Todo sucedió desde ese momento como si alguien estuviera soñando lo que pasaba en el corral. Fue rapidísimo y lento a la vez. Casi nadie —acaso sólo el pistolero, que no había movido ni el más pequeño de sus músculos— pudo ver cuándo ni cómo disparaba Reinaldo, y todos vieron un ballet de gracia siniestra en el corral y un viboreo de pesos de plata despanzurrados en el cielo amarillo oscuro, rojo, sanguinolento cielo preñado ya de furia y de los zuuúz y zuuúz de la arena.
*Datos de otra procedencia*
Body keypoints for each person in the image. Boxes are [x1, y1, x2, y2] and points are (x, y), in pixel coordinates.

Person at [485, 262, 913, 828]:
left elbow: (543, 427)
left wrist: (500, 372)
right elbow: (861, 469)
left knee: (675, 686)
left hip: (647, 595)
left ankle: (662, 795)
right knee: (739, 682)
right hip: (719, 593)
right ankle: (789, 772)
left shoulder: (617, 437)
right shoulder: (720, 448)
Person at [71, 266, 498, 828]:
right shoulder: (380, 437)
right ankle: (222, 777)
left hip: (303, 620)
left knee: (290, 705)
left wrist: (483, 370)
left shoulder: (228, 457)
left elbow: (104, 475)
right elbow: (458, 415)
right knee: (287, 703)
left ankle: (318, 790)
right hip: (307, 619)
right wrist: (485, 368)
No se mantuvo quieto Reinaldo donde había hincado sus tacones, se movió para un lado y para el otro, uno o dos pasos, y, subiendo apenas el peso de plata, su bala lo hizo trizas y el traquidazo ensordeció a los de las trancas.
—¡Pícale echa dos!
Gritó paseándose, serio, seco, ya se iba a la izquierda ya se iba a la derecha, tres cuatro pasos, andaba bailando el huerco, pero seco, serio. ¿Y tú viste que se desprendieron los pesos de la mano del Canelo? ¡Porque yo no lo alcancé a ver! Hasta el Canelo se espantó pues casi en sus manos todavía los pesos de plata se convirtieron en endemoniados y fueron a dar quién sabe dónde. La gente sabía que no debía gritar, Reinaldo no había terminado. A lo rojo del cielo se le untaban sombriedades, ráfagas moradas, hilos negros. Se estaba yendo la luz, en menos de unos minutos la arena haría imposible ver un peso de plata a medio metro de distancia.
—¡Echa tres, Canelo! —gritó Reinaldo—. ¡Y pícale! ¡La luz! —gritó Reinaldo, y gritó: —¡La luz, Canelo, echa tres!
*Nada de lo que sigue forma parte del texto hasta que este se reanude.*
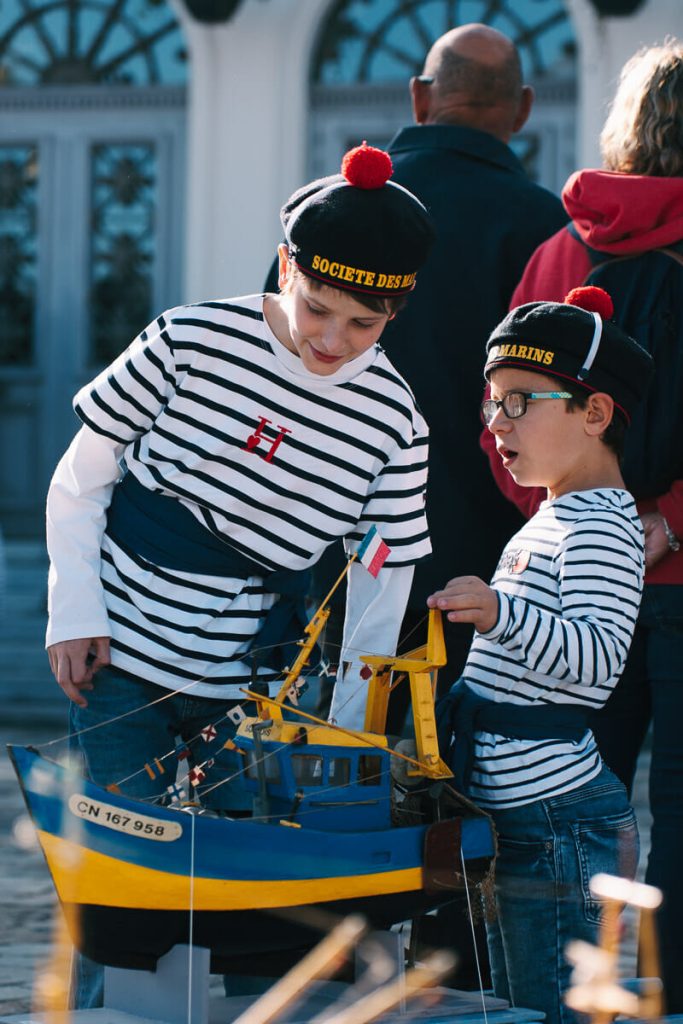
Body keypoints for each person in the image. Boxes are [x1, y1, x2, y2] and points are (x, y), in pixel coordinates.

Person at [45, 141, 435, 1006]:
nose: (330, 341)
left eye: (361, 325)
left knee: (255, 893)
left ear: (397, 312)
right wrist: (72, 611)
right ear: (287, 264)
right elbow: (84, 473)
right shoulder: (188, 338)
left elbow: (382, 574)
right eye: (316, 307)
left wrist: (345, 719)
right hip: (121, 651)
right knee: (115, 877)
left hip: (257, 680)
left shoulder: (396, 421)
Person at [480, 40, 683, 1014]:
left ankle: (559, 997)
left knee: (560, 802)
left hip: (565, 577)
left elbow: (505, 421)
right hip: (679, 581)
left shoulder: (561, 250)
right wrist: (665, 524)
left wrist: (575, 516)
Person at [431, 287, 653, 1024]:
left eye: (520, 401)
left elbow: (593, 663)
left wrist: (499, 613)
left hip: (556, 821)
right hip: (521, 815)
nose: (496, 421)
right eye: (492, 402)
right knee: (518, 1003)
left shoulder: (598, 527)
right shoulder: (554, 515)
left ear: (593, 413)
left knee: (551, 1009)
Tres monedas lívidas se fueron alejando unas de otras, hasta seis o siete metros, y allí las alcanzaron las balas de Reinaldo, tenía 14 años, disparaba al nivel del pecho, y el brazo recogido y suelto, tres traquidazos que nunca se supo dónde terminó el primero ni dónde el segundo ni dónde empezó el tercero. Corrieron los hombres que más sabían de eso y regresaron con los pesos hechos una primorosa lástima: tenían los balazos en el centro mismo. Verdaderamente no era posible lo que miraban cuando estaba gritando Reinaldo, con angustia gritaba Reinaldo:
—¡La luz Canelo, la luz! ¡Echa cuatro Canelo! ¡Canelo cuatro, Canelo, la luz, Canelo yechaláaas!
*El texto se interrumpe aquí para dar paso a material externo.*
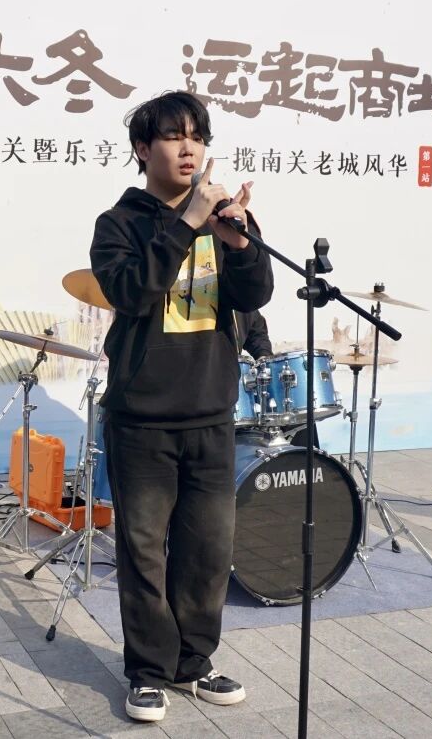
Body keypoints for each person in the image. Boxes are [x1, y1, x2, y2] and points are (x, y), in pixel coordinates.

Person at [90, 91, 273, 722]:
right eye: (173, 136)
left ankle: (194, 662)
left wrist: (242, 243)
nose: (188, 148)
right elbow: (131, 293)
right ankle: (147, 671)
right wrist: (185, 223)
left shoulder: (224, 217)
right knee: (144, 553)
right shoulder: (118, 224)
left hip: (211, 414)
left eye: (197, 136)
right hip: (142, 420)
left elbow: (257, 293)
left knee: (207, 552)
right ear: (143, 150)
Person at [233, 309, 319, 448]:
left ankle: (304, 459)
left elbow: (256, 331)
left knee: (298, 414)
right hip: (207, 391)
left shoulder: (238, 303)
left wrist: (263, 356)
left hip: (236, 384)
Y echó a andar, así, despacio, dando la espalda al Canelo, viéndose en cada paso las puntas de las botas, deslizándose en cada paso hacia la punta de la bota, iba a las trancas. Canelo tomaba vuelo. Reinaldo no veía. Casi aterrada la gente, casi como locura o con desesperación gritó —una sola voz— alzándose sobre las trancas.
—¡Yaaa!
Giró Reinaldo desenfundando, buscando en la penumbra roja los pesos de plata; el relámpago de su velocidad para mirar; los cuatro pesos de plata subían perdiéndose en el infinito; oh tú, destreza genial; cuatro traquidazos como uno solo gigante ya de noche, prácticamente ya de noche pegaron simultáneos en el alma de los cuatro pesos de plata, y los cuatro pesos de plata cayeron en plena oscuridad, decenas de años después algunos vaqueros viejos, muy viejos, conservaban esos pesos de plata y se dolían mirándolos. Revólver de ocho halas. Reinaldo hace girar el cilindro y deja caer en la arena las dos últimas. No hay gritos, no hay pataleos. La gente se va yendo como de una linda fiesta donde al final se les hubiera anunciado algo feroz. En el rostro de la madre hay más sombra que en la oscuridad que la envuelve. Al fin se mueve junto a ella el pistolero unos milímetros.
—A ver ora… —susurra, sopla, se queja— Ora a ver qué.